Saturday, December 27, 2014

To give you an idea of Wylie's proceedings ...

1) History Forger James Aitken Wylie, 2) To give you an idea of Wylie's proceedings ...

Selected quotes of section titles and - in chapter 5 - actual text with my comments.

The History of Protestantism

by 'James Aitken Wylie'

Book 1 — Progress From the First to the Fourteenth Century


In other words, the 23 latter of the 24 books deal with 14th C onward. Even we Catholics usually don't dispute there is a Protestant continuity of some slight coherence from Lollards and Waldensians on.

Chapter 1 — Protestantism

Protestantism — The Seed of Arts, Letters, Free States, etc. — Its History a Grand Drama — Its Origin — Outside Humanity — A Great Creative Power — Protestantism Revived Christianity.

Chapter 2 — Declension of the early Christian Church

Early Triumphs of the Truth — Causes — The Fourth Century — Early Simplicity lost — The Church remodeled on the Pattern of the Empire — Disputes regarding Easter-day — Descent of the Gothic Nations — Introduction of Pagan Rites into the Church — Acceleration of Corruption — Inability of the World all at once to receive the Gospel in its greatness.

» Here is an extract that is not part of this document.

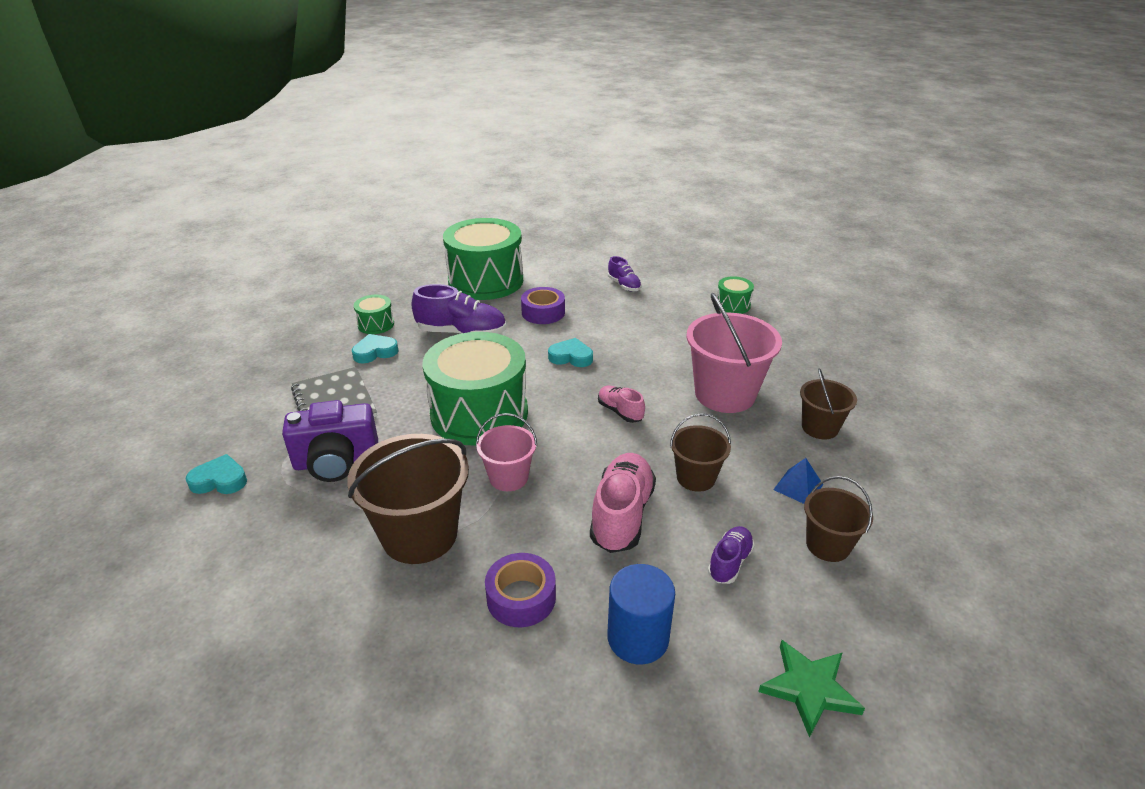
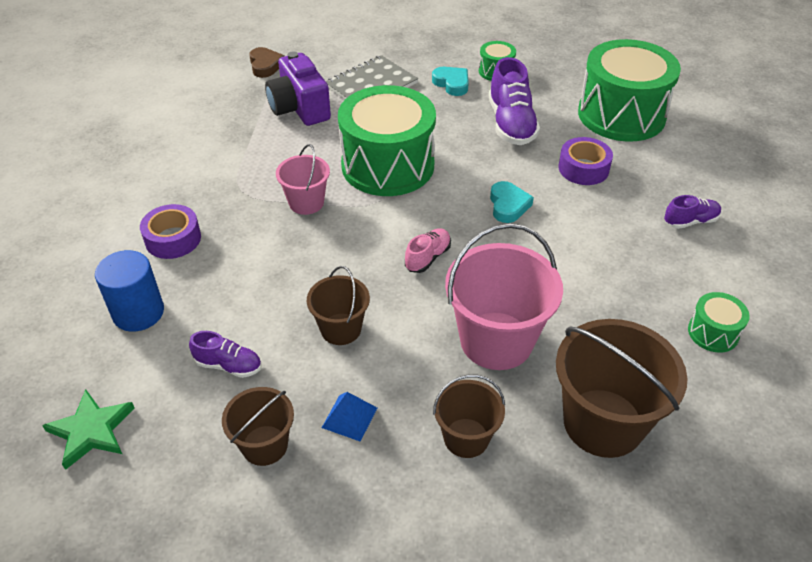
camera: 75 degrees right, 10 degrees up
turquoise heart [185,454,247,494] -> brown heart [249,47,284,78]
brown bucket [347,434,469,564] -> brown bucket moved to [556,319,687,458]
pink shoe [590,453,656,553] -> none
purple shoe [608,256,642,292] -> purple shoe turned 150 degrees counterclockwise [664,195,721,229]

Chapter 3 — Development of the Papacy from the times of Constantine to those of Hildebrand

Imperial Edicts — Prestige of Rome — Fall of the Western Empire — The Papacy seeks and finds a New Basis of Power — Christ's Vicar — Conversion of Gothic Nations — Pepin and Charlemagne — The Lombards and the Saracens — Forgeries and False Decretals — Election of the Roman Pontiff.

Chapter 4 — Development of the Papacy from Gregory vii to Boniface viii

The Wax of Investitures — Gregory VII. and Henry IV. — The Miter Triumphs over the Empire — Noon of the Papacy under Innocent III. — Continued to Boniface VIII. — First and Last Estate of the Roman Pastors Contrasted — Seven Centuries of Continuous Success — Interpreted by Some as a Proof that the Papacy is Divine — Reasons explaining this Marvelous Success — Eclipsed by the Gospel's Progress


In other words, though this Protestant does not doubt Primitive Christianity was Protestantism, he can see no moment of any clear break of apostasy founding the Catholic Church, just a gradual decline.

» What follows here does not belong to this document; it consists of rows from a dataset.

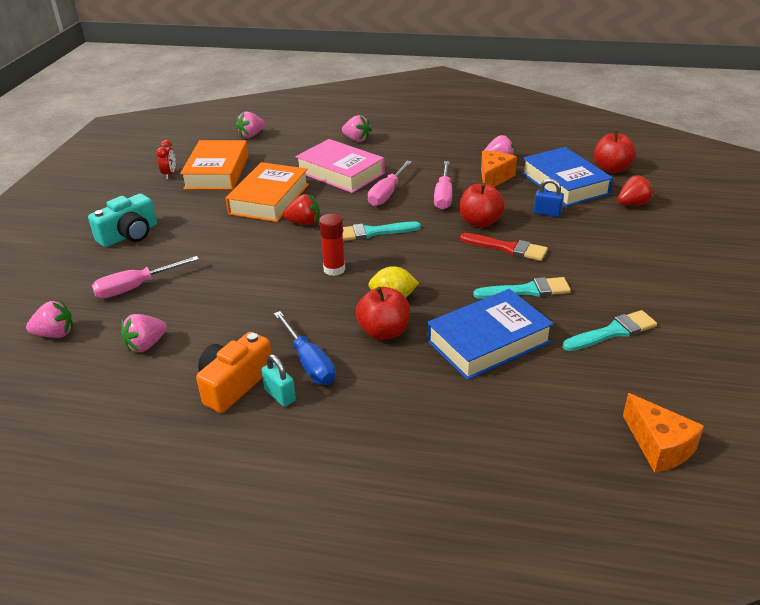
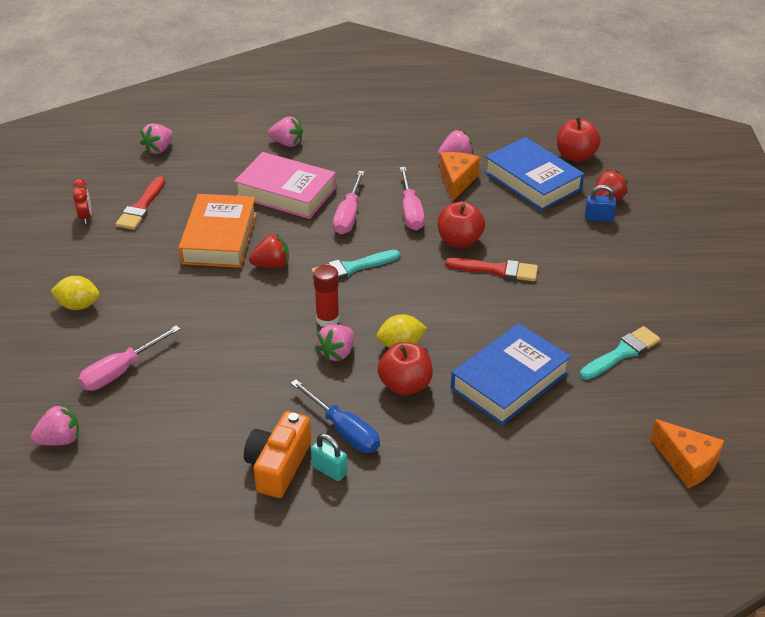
camera: 15 degrees left, 5 degrees up
turquoise camera [88,193,157,247] -> yellow lemon [51,276,100,310]
pink strawberry [121,314,167,352] -> pink strawberry moved to [315,324,354,362]
orange book [180,140,249,190] -> red brush [115,177,165,230]
turquoise brush [473,277,571,299] -> none
blue padlock [534,179,564,217] -> blue padlock moved to [585,185,616,222]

Now, if Christianity were the work of man, a gradual decline would be pretty foreseeable. Even inevitable.

Look at the next shopping mall, and ask yourself if Greek and Gothic architecture have not declined.

Listen to the next hit, and ask yourself if Baroque and Classical Music have not declined.

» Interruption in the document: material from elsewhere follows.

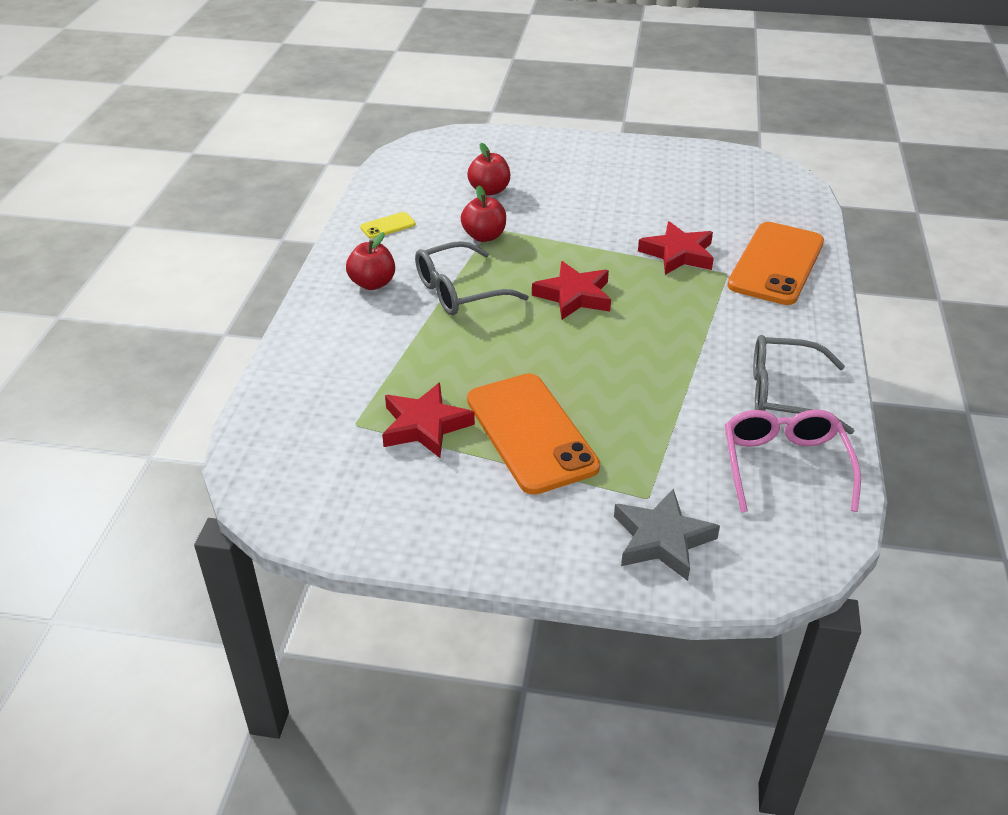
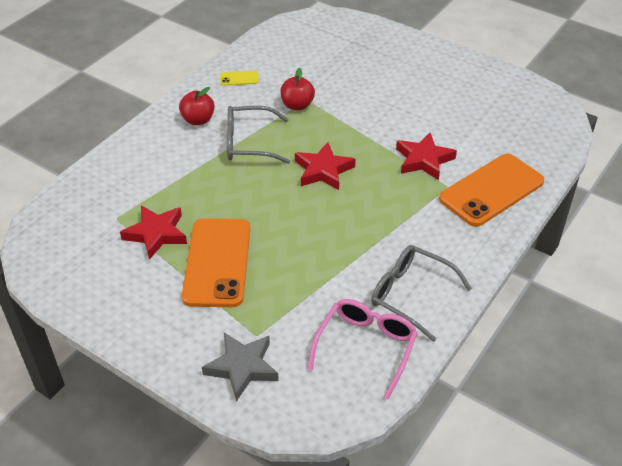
camera: 25 degrees right, 5 degrees up
red apple [467,143,510,196] -> none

So, to sum his position as given so far up:

  • Rome started pretty close to the Gospel and fell away from it;
  • The success of Christian mission at least appears to be a success, in the West of Rome;
  • But it was really a success of the Gospel (which Rome never openly attacked except according to Protestant anachronistic interpretations, but on the contrary purported and was by most seen as serving);
  • Wherefore this has nothing to prove Rome did not really fall away.


But where were the Protestants? If these were the Gospel, that is?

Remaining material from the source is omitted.